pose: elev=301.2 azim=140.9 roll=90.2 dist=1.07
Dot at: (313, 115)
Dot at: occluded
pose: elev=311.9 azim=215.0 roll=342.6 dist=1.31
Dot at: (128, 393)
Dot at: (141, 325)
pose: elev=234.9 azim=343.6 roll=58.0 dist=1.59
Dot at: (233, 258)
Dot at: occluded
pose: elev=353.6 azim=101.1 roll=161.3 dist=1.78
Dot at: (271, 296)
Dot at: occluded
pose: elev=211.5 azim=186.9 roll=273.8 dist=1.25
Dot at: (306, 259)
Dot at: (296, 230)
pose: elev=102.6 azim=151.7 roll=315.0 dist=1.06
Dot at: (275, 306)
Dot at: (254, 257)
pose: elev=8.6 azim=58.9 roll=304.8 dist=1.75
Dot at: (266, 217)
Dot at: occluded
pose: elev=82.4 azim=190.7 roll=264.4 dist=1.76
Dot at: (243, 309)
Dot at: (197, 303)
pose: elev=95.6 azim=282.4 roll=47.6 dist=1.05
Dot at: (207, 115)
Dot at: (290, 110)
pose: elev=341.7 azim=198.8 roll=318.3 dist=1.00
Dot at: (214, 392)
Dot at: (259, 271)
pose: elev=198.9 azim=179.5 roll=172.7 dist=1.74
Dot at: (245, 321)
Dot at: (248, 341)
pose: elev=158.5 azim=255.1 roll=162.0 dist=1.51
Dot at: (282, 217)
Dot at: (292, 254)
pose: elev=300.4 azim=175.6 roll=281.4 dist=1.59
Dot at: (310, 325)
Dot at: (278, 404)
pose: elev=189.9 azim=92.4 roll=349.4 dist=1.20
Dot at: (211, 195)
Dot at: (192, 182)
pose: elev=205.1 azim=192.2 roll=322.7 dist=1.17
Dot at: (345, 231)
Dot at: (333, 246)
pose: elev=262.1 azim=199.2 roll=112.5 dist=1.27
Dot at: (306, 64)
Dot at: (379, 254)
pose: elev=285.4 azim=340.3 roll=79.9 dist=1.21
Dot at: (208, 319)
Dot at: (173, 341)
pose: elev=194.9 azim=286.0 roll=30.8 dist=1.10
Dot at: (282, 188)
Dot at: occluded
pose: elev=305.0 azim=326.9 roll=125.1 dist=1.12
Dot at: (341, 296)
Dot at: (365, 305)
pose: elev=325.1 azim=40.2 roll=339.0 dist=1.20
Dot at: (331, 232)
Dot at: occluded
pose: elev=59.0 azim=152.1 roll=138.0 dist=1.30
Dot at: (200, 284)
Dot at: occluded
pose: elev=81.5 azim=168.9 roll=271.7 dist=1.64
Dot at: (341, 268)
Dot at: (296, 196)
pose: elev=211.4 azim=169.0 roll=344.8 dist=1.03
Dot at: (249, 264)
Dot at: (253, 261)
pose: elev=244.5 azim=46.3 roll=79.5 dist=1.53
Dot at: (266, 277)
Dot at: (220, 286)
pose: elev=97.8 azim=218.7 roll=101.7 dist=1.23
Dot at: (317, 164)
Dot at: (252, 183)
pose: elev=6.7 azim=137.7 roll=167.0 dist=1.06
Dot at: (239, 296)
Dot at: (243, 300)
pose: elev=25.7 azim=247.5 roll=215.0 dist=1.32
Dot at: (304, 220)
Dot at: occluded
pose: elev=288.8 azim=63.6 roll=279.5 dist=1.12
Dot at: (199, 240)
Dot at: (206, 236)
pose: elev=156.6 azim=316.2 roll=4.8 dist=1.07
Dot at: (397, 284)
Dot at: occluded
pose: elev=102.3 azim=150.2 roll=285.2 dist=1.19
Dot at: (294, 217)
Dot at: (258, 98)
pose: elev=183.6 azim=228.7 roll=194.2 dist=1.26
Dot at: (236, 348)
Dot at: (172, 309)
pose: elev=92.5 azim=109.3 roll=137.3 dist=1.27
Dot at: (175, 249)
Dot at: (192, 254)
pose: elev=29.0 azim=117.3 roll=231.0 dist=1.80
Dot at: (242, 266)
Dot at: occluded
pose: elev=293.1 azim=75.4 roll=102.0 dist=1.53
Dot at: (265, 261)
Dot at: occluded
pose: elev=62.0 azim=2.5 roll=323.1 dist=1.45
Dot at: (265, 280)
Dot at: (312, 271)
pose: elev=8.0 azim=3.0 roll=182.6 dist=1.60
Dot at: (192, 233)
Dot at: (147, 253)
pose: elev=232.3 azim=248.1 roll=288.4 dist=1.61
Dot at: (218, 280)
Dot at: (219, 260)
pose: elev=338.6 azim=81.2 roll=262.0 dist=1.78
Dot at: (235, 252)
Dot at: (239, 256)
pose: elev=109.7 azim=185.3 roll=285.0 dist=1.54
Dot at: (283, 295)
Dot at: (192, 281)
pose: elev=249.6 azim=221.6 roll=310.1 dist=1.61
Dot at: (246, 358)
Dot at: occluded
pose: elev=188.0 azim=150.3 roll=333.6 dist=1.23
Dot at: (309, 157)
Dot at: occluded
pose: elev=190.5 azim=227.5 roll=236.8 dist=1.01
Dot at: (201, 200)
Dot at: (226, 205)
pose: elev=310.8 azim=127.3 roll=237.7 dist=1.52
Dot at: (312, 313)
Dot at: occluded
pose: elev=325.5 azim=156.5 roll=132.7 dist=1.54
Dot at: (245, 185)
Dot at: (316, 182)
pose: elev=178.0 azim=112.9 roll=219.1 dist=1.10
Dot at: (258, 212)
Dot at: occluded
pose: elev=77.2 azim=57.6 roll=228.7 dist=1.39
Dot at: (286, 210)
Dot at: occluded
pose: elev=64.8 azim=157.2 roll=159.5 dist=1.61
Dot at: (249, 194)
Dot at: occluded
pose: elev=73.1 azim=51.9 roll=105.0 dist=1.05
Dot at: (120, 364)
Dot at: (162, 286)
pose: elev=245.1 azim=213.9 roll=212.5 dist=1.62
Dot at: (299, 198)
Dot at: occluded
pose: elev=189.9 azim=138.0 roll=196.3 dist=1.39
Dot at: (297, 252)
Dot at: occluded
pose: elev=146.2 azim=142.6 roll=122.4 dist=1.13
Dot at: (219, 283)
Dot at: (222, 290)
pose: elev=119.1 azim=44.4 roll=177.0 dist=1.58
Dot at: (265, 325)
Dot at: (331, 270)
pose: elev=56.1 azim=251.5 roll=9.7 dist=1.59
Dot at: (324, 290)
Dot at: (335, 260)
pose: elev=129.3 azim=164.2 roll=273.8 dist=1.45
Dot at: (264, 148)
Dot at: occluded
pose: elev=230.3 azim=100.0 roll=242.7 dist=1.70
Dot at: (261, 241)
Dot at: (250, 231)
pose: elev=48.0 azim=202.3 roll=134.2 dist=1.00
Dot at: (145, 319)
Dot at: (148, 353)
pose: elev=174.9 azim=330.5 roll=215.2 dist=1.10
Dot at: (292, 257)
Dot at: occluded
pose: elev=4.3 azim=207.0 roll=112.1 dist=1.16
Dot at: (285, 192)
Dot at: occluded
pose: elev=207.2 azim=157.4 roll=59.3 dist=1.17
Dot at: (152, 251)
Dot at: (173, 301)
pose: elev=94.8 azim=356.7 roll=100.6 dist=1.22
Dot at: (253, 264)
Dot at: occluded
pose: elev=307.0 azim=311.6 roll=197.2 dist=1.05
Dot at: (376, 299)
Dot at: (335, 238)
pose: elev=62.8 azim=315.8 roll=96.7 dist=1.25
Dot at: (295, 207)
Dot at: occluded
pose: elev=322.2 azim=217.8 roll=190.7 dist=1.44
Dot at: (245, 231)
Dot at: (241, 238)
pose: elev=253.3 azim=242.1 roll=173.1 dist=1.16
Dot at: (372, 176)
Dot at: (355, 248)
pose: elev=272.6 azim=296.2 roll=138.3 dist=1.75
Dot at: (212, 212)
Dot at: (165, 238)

_What is required_
Rewrite the records above as a JSON list of strings, one string per line, from the first line through the line containing "Dot at: (296, 196)" (both included), with blank lines omitted.

_Answer to this exercise_
[
  "pose: elev=301.2 azim=140.9 roll=90.2 dist=1.07",
  "Dot at: (313, 115)",
  "Dot at: occluded",
  "pose: elev=311.9 azim=215.0 roll=342.6 dist=1.31",
  "Dot at: (128, 393)",
  "Dot at: (141, 325)",
  "pose: elev=234.9 azim=343.6 roll=58.0 dist=1.59",
  "Dot at: (233, 258)",
  "Dot at: occluded",
  "pose: elev=353.6 azim=101.1 roll=161.3 dist=1.78",
  "Dot at: (271, 296)",
  "Dot at: occluded",
  "pose: elev=211.5 azim=186.9 roll=273.8 dist=1.25",
  "Dot at: (306, 259)",
  "Dot at: (296, 230)",
  "pose: elev=102.6 azim=151.7 roll=315.0 dist=1.06",
  "Dot at: (275, 306)",
  "Dot at: (254, 257)",
  "pose: elev=8.6 azim=58.9 roll=304.8 dist=1.75",
  "Dot at: (266, 217)",
  "Dot at: occluded",
  "pose: elev=82.4 azim=190.7 roll=264.4 dist=1.76",
  "Dot at: (243, 309)",
  "Dot at: (197, 303)",
  "pose: elev=95.6 azim=282.4 roll=47.6 dist=1.05",
  "Dot at: (207, 115)",
  "Dot at: (290, 110)",
  "pose: elev=341.7 azim=198.8 roll=318.3 dist=1.00",
  "Dot at: (214, 392)",
  "Dot at: (259, 271)",
  "pose: elev=198.9 azim=179.5 roll=172.7 dist=1.74",
  "Dot at: (245, 321)",
  "Dot at: (248, 341)",
  "pose: elev=158.5 azim=255.1 roll=162.0 dist=1.51",
  "Dot at: (282, 217)",
  "Dot at: (292, 254)",
  "pose: elev=300.4 azim=175.6 roll=281.4 dist=1.59",
  "Dot at: (310, 325)",
  "Dot at: (278, 404)",
  "pose: elev=189.9 azim=92.4 roll=349.4 dist=1.20",
  "Dot at: (211, 195)",
  "Dot at: (192, 182)",
  "pose: elev=205.1 azim=192.2 roll=322.7 dist=1.17",
  "Dot at: (345, 231)",
  "Dot at: (333, 246)",
  "pose: elev=262.1 azim=199.2 roll=112.5 dist=1.27",
  "Dot at: (306, 64)",
  "Dot at: (379, 254)",
  "pose: elev=285.4 azim=340.3 roll=79.9 dist=1.21",
  "Dot at: (208, 319)",
  "Dot at: (173, 341)",
  "pose: elev=194.9 azim=286.0 roll=30.8 dist=1.10",
  "Dot at: (282, 188)",
  "Dot at: occluded",
  "pose: elev=305.0 azim=326.9 roll=125.1 dist=1.12",
  "Dot at: (341, 296)",
  "Dot at: (365, 305)",
  "pose: elev=325.1 azim=40.2 roll=339.0 dist=1.20",
  "Dot at: (331, 232)",
  "Dot at: occluded",
  "pose: elev=59.0 azim=152.1 roll=138.0 dist=1.30",
  "Dot at: (200, 284)",
  "Dot at: occluded",
  "pose: elev=81.5 azim=168.9 roll=271.7 dist=1.64",
  "Dot at: (341, 268)",
  "Dot at: (296, 196)"
]